The dye DQPS of the invention example 1 is respectively dissolved in a certain amount of analytically pure dimethyl sulfoxide (DMSO) to prepare 1.0X 10^-3M, mother liquor. 30 mu L of the mother liquor is respectively added into 3mL of dimethyl sulfoxide, dichloromethane and ethanol, and the mixture is uniformly mixed and transferred into an optical quartz cuvette (10 multiplied by 10mm) to test ultraviolet absorption and fluorescence emission spectra. As shown in FIG. 1, the maximum absorption wavelength of DQPS is around 995nm, and as shown in FIG. 2, when excited at 1000nm, the near-infrared region II emission peak of DQPS is around 1037 nm. Most of the previously published near infrared dibenzcyanine dyes have better molar extinction coefficients and fluorescence intensities in low-polarity dichloromethane than other highly polar solvents. However, the molar extinction coefficient and fluorescence intensity of the DQPS dye of the present invention are higher in dimethyl sulfoxide than in dichloromethane, and thus DQPS has a certain anti-solvent quenching ability.

Example 3

Ultraviolet absorption, fluorescence emission spectra of DQPS in Fetal Bovine Serum (FBS)

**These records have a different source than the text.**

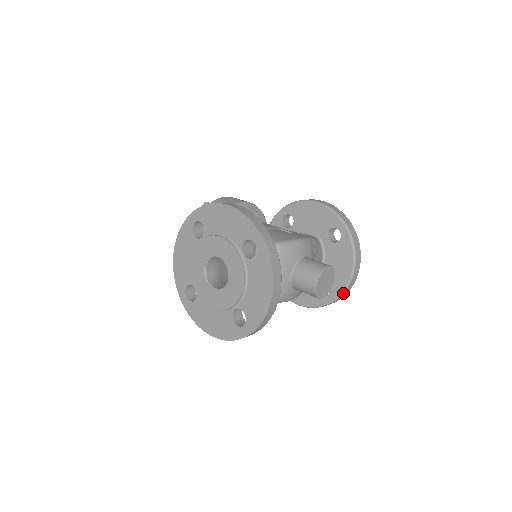
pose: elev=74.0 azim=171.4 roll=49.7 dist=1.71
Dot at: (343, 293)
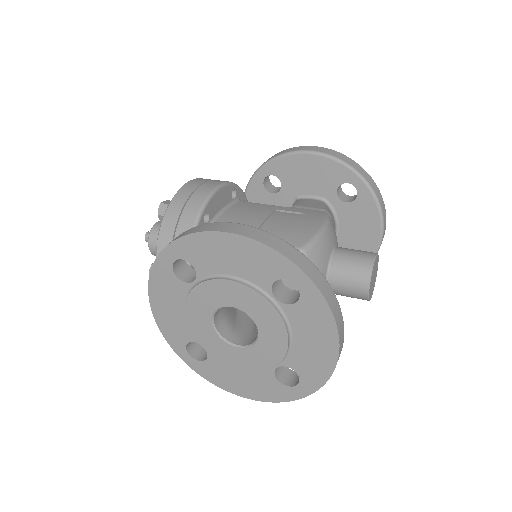
Dot at: occluded
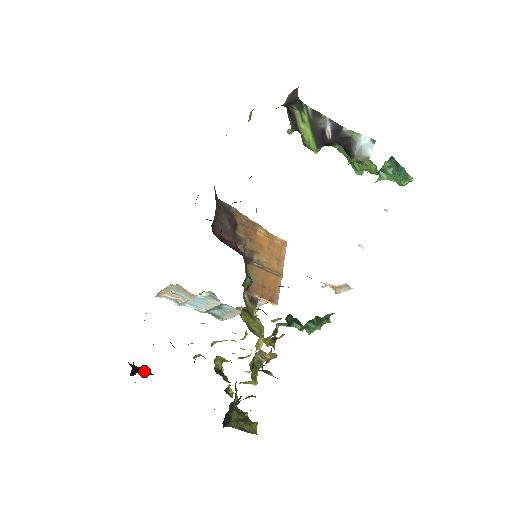
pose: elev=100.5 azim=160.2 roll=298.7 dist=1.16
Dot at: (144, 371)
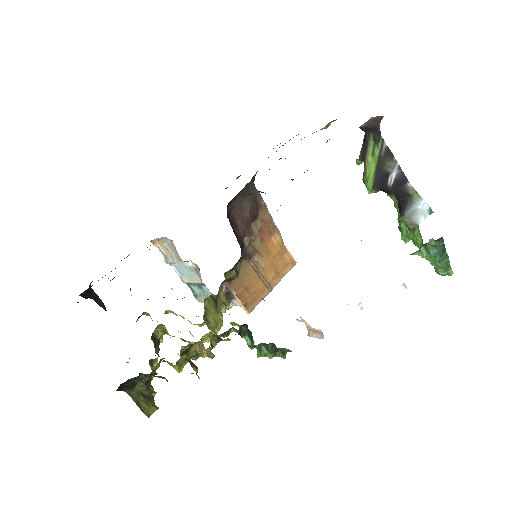
Dot at: (99, 302)
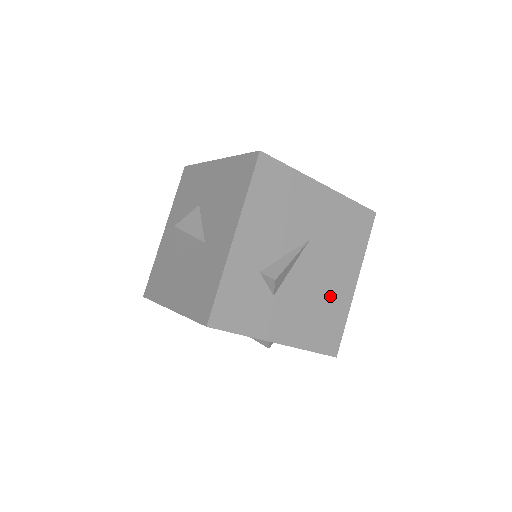
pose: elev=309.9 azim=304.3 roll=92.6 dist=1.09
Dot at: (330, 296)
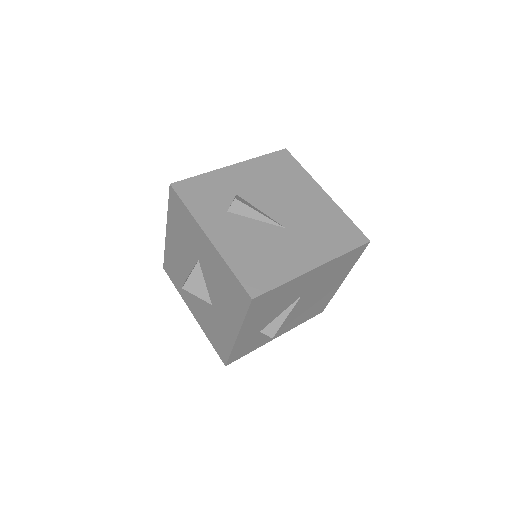
Dot at: (319, 300)
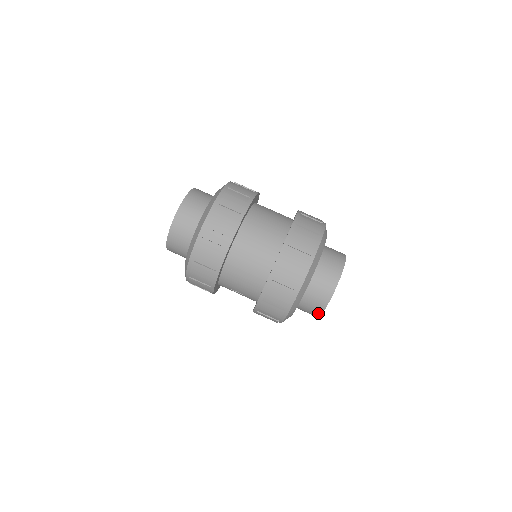
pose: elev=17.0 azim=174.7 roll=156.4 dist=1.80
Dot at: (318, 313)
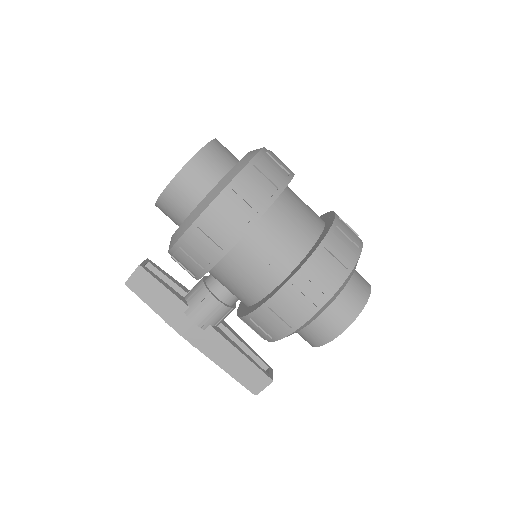
Dot at: (350, 319)
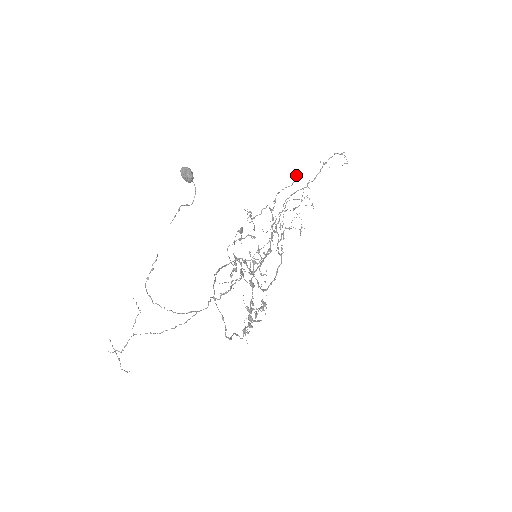
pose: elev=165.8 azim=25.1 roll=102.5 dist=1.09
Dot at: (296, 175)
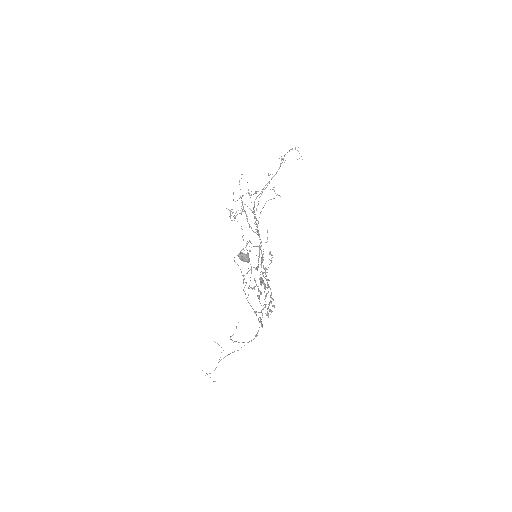
Dot at: (269, 182)
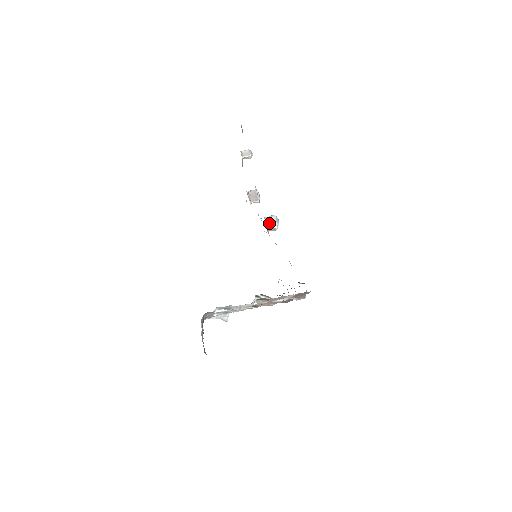
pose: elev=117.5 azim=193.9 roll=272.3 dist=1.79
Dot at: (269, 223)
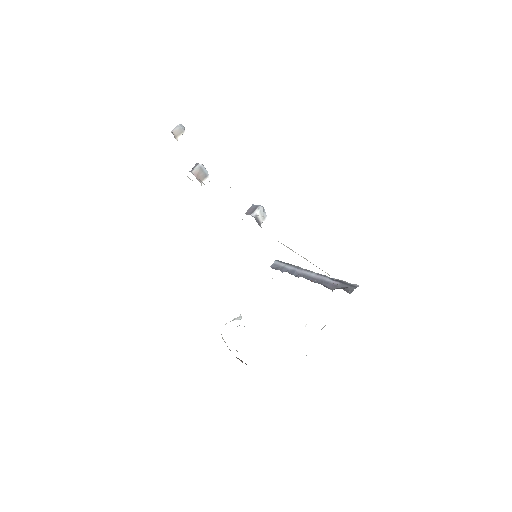
Dot at: (258, 218)
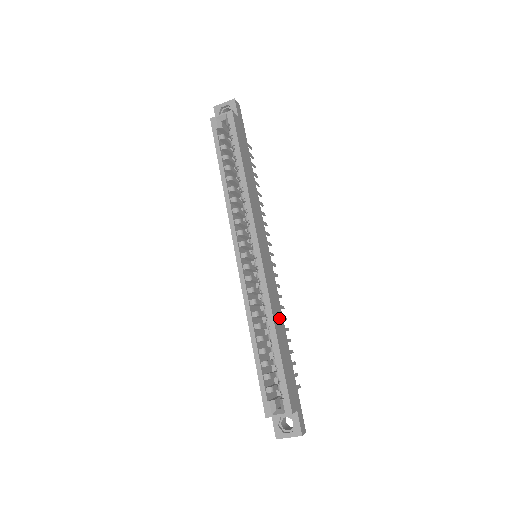
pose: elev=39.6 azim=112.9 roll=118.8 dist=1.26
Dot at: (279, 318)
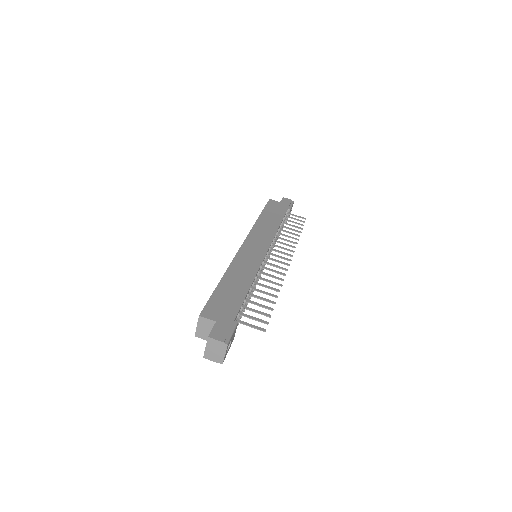
Dot at: (243, 275)
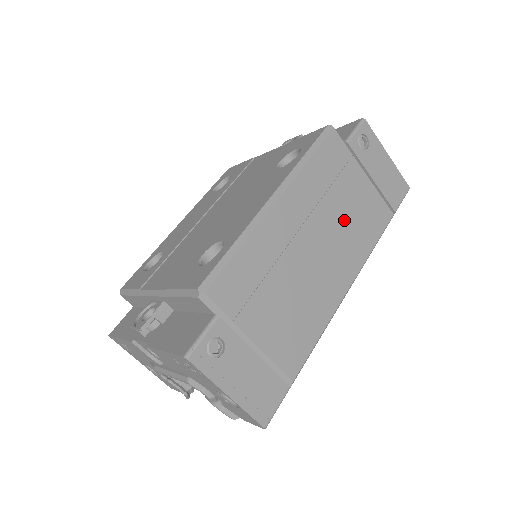
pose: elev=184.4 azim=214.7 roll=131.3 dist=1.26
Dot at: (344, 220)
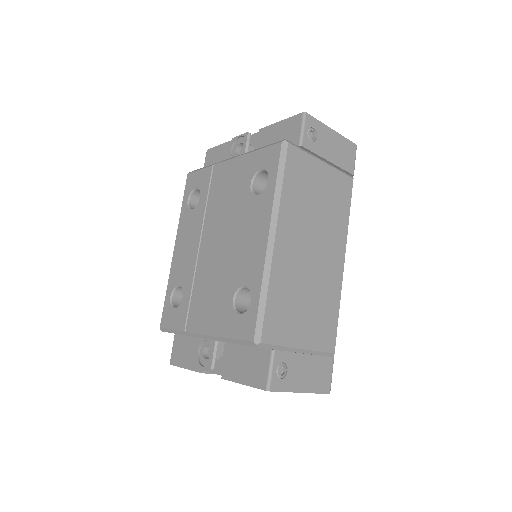
Dot at: (323, 213)
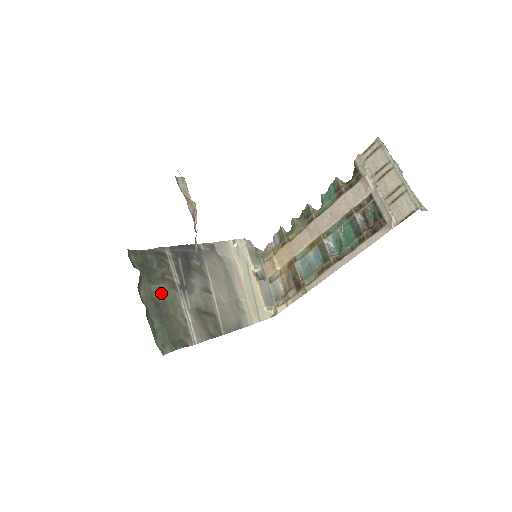
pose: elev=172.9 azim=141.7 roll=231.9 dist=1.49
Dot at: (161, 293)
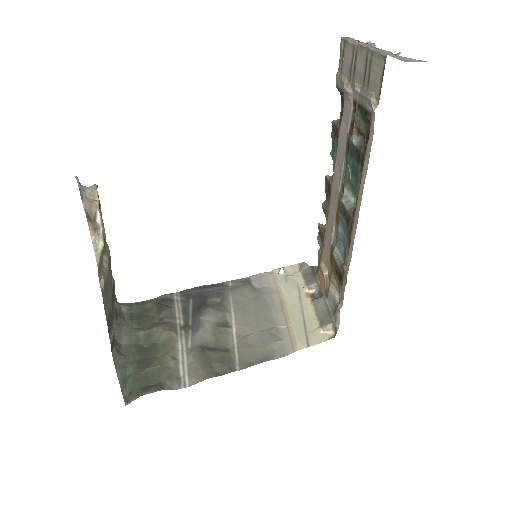
Dot at: (151, 338)
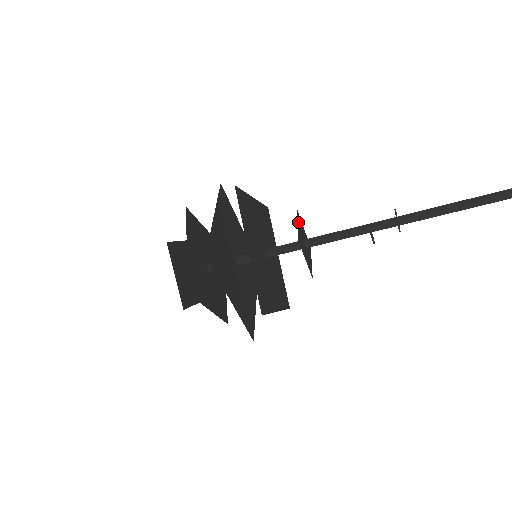
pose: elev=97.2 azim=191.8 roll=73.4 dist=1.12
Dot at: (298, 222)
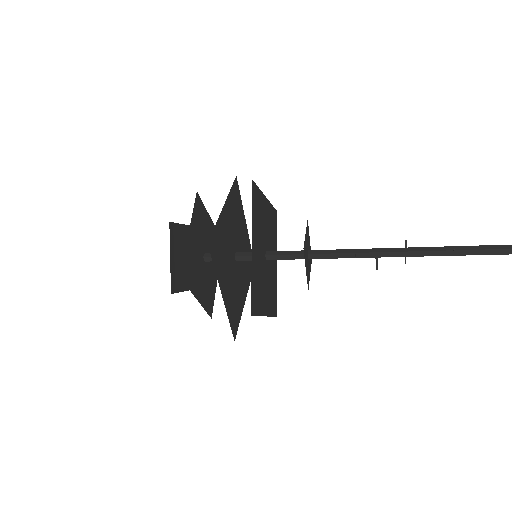
Dot at: (306, 231)
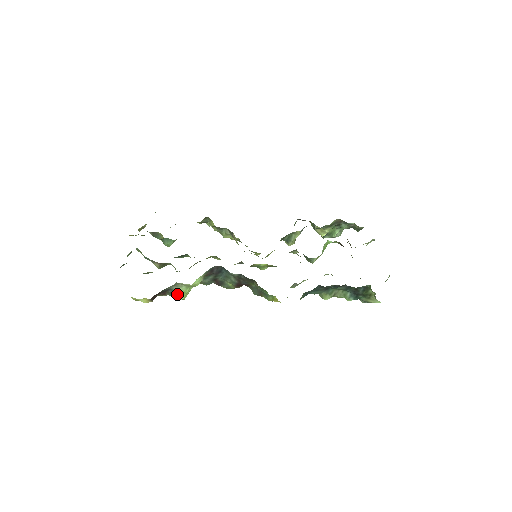
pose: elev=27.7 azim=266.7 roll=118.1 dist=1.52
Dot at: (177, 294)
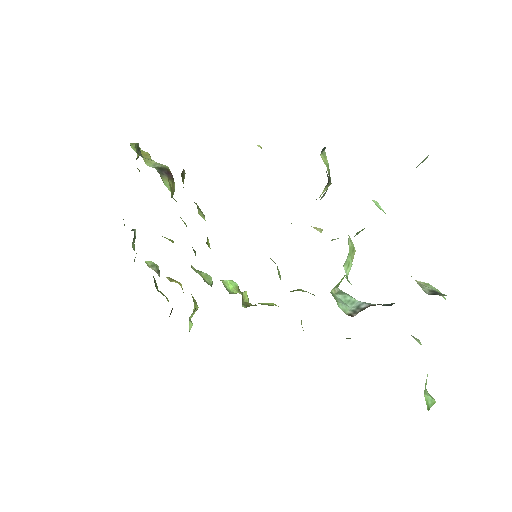
Dot at: occluded
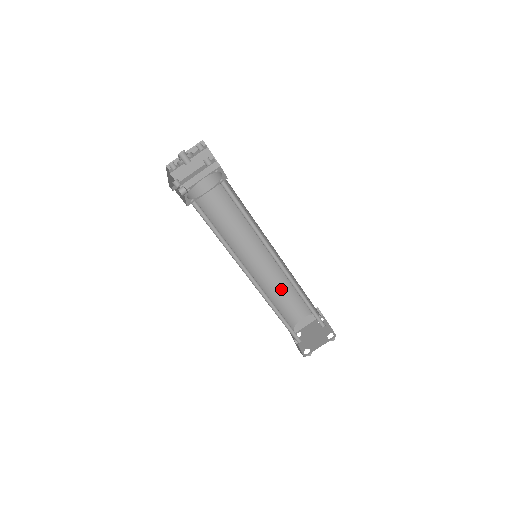
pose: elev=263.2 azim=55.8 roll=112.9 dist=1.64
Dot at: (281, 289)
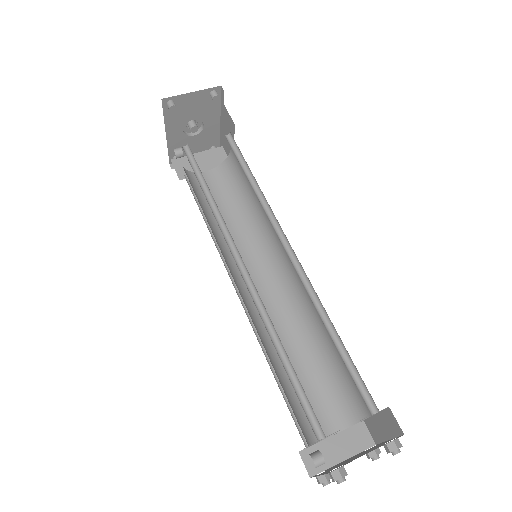
Dot at: (293, 355)
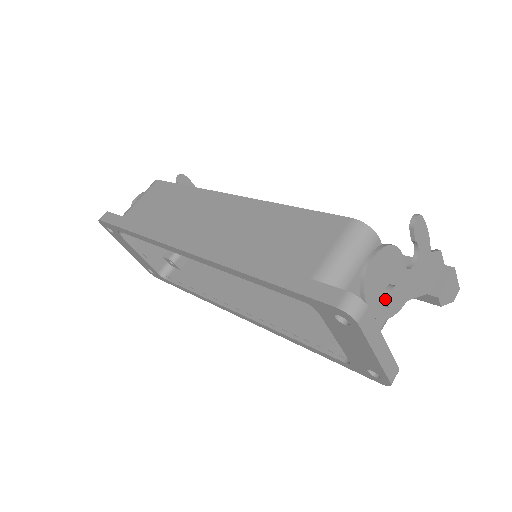
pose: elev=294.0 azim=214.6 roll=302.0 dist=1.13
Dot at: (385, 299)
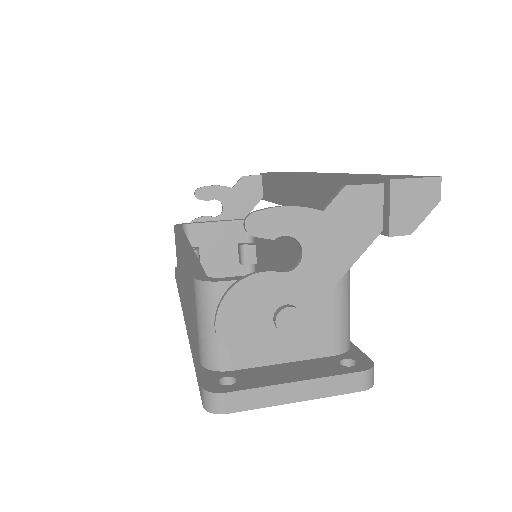
Dot at: (279, 331)
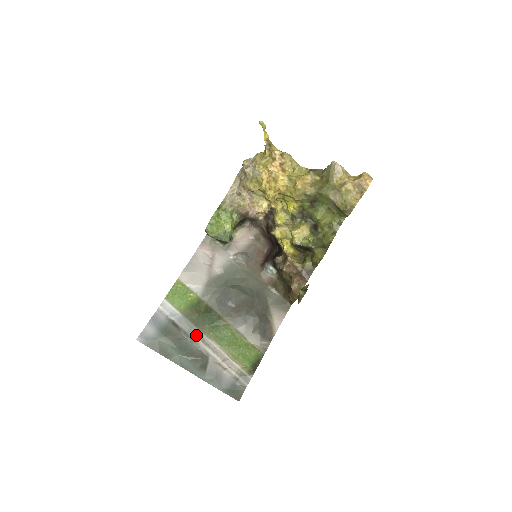
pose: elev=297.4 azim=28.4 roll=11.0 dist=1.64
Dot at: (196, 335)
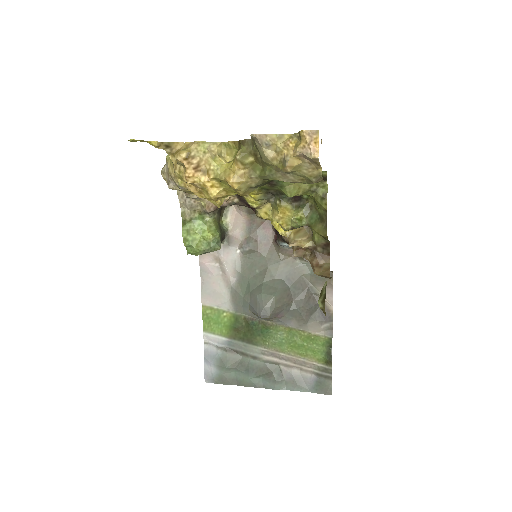
Dot at: (254, 351)
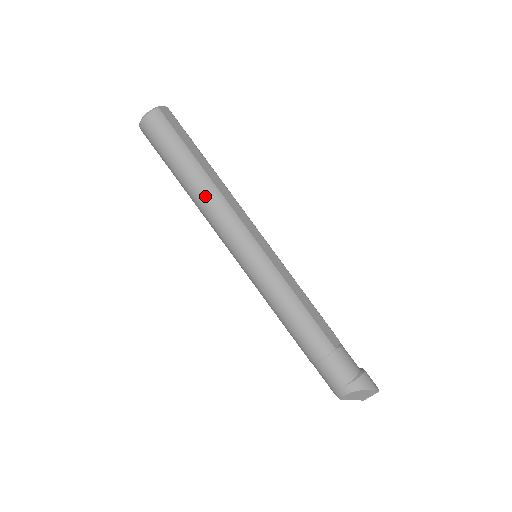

mu.L of the mother liquor of DQPS from example 2 were added to 3mL DMSO and FBS, respectively, mixed well and transferred to an optical quartz cuvette (10X 10mm) for UV absorption and fluorescence emission spectroscopy. The absorbance of DQPS in FBS was increased by 7.6% compared to DMSO, as shown in FIG. 3. In addition, the fluorescence intensity of DQPS in FBS is increased by 10% compared with that in DMSO, and the protein has the characteristic of enhanced fluorescence emission, as shown in FIG. 4. It is presumed that DQPS is expected to be a blood vessel imaging agent excellent in photophysical properties.

Example 4

Near-infrared two-zone living body fluorescence imaging of DQPS dye on mouse

Near-infrared two-zone fluorescence imaging of DQPS (100 μ M in PBS, tail vein injection) in mice, as shown in fig. 5, excitation light: 808nm, exposure time: 200ms, filter plate: 1050 nm. On live mice, blood vessels and livers of the mice were immediately visible after injection of water-soluble DQPS, and the fluorescence intensity was strong.